- Task directions
Print the lines below, unchanged, starting at the line containing "f1: median 0.63, box" and ending with the one containing "accuracy: median 0.63, box".

- Extracted information
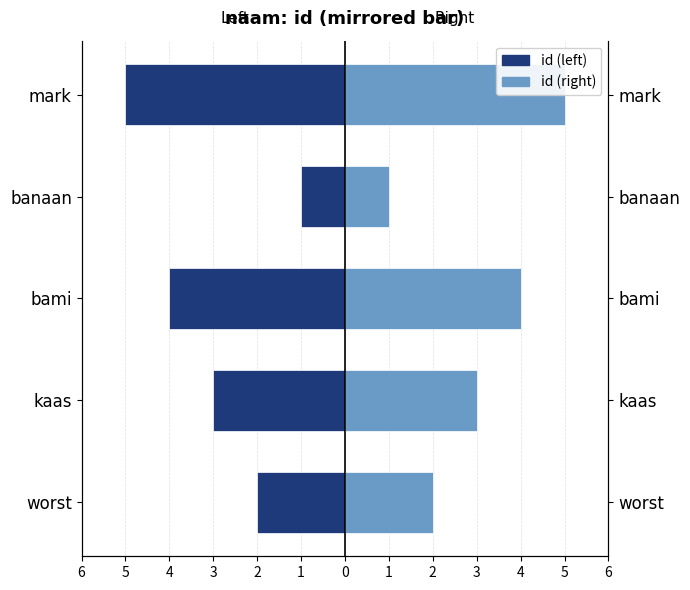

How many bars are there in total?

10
==
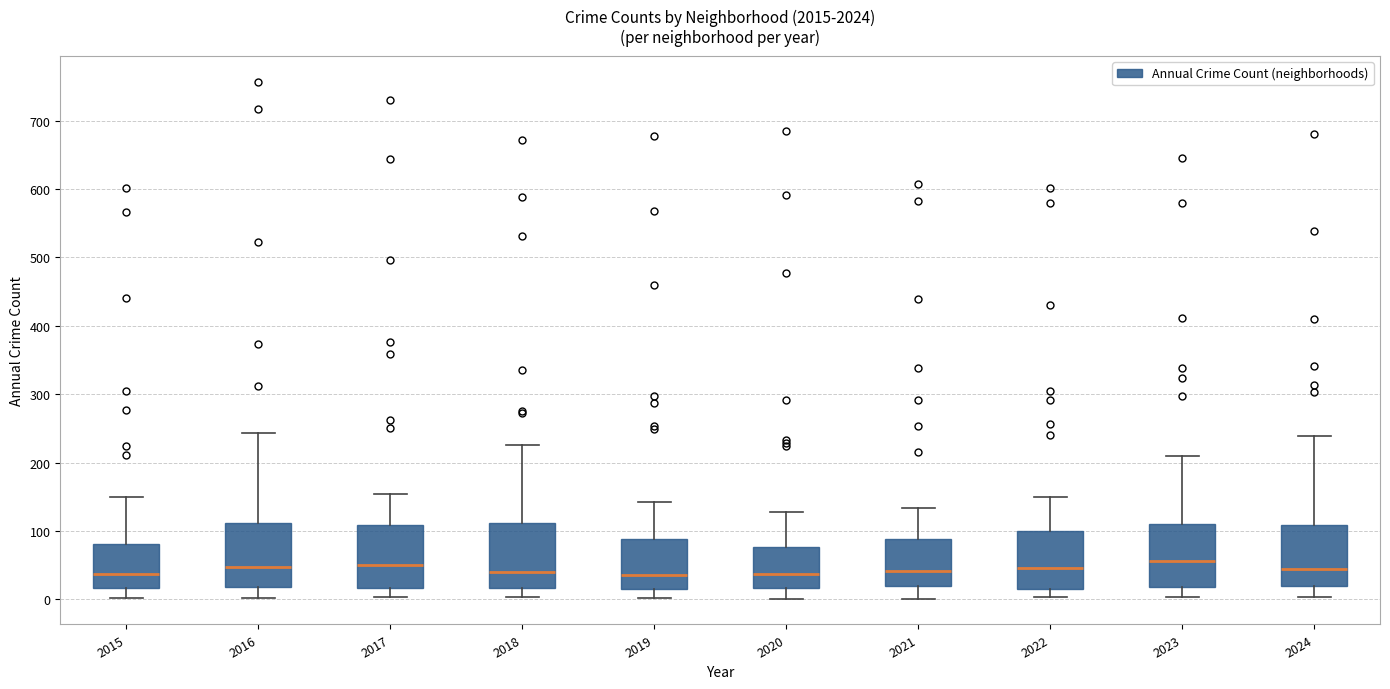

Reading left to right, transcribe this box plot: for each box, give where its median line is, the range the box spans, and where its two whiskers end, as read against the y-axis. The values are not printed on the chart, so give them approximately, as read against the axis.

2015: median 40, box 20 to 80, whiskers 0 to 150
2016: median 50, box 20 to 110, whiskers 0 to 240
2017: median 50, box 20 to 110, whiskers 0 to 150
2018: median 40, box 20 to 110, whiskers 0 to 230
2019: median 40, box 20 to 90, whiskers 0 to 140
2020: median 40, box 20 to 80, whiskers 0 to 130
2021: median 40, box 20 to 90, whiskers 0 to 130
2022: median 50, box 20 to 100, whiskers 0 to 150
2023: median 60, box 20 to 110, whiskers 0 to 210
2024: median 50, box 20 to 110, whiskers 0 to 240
==
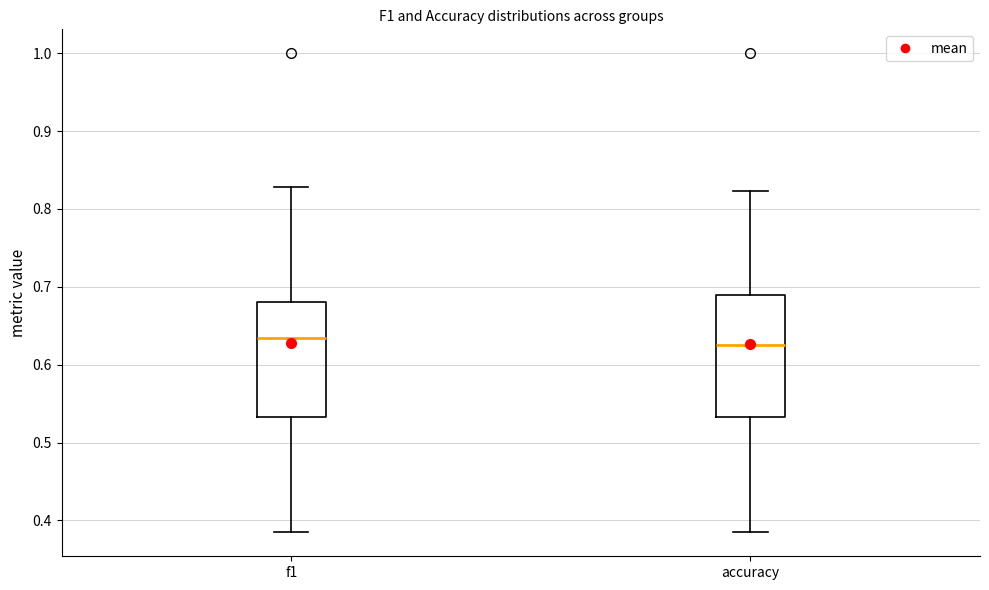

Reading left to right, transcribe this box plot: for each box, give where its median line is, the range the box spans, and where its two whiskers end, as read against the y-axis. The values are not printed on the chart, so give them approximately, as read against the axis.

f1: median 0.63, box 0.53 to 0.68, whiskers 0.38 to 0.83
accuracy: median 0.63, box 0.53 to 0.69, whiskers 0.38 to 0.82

- Expected answer
f1: median 0.63, box 0.53 to 0.68, whiskers 0.38 to 0.83
accuracy: median 0.63, box 0.53 to 0.69, whiskers 0.38 to 0.82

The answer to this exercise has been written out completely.